(Page-level text extractions)
────────────────

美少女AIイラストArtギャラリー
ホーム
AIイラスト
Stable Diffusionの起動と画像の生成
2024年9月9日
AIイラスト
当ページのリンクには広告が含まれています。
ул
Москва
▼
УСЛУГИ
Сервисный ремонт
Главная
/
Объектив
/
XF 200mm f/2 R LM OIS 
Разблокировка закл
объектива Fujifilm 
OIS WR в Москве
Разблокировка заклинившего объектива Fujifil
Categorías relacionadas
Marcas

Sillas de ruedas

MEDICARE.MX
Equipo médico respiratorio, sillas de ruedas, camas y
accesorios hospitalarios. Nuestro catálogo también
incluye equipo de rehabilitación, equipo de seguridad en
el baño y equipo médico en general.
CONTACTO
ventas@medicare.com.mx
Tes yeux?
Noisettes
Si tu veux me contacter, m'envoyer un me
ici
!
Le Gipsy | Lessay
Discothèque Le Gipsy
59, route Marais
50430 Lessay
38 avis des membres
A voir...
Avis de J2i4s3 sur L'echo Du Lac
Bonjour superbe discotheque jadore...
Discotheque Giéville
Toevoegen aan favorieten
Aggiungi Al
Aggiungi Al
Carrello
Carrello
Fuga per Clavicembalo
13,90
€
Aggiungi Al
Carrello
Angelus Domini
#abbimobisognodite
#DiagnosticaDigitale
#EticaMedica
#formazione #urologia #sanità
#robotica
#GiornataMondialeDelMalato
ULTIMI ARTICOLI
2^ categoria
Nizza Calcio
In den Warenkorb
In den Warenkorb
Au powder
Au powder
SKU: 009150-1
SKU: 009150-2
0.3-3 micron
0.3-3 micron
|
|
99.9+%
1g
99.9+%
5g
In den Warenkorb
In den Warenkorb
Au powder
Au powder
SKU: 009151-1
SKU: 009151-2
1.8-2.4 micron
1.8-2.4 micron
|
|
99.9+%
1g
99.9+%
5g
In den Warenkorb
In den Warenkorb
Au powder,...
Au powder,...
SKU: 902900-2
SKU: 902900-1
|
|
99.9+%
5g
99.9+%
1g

────────────────

• _WHAT NEEDS TO BE DONE_
Reproduce exactly the lines from the one with "Nizza Calcio" through the end of the entries above, both ends included.

• _RESULT FOR THIS EXERCISE_
Nizza Calcio
In den Warenkorb
In den Warenkorb
Au powder
Au powder
SKU: 009150-1
SKU: 009150-2
0.3-3 micron
0.3-3 micron
|
|
99.9+%
1g
99.9+%
5g
In den Warenkorb
In den Warenkorb
Au powder
Au powder
SKU: 009151-1
SKU: 009151-2
1.8-2.4 micron
1.8-2.4 micron
|
|
99.9+%
1g
99.9+%
5g
In den Warenkorb
In den Warenkorb
Au powder,...
Au powder,...
SKU: 902900-2
SKU: 902900-1
|
|
99.9+%
5g
99.9+%
1g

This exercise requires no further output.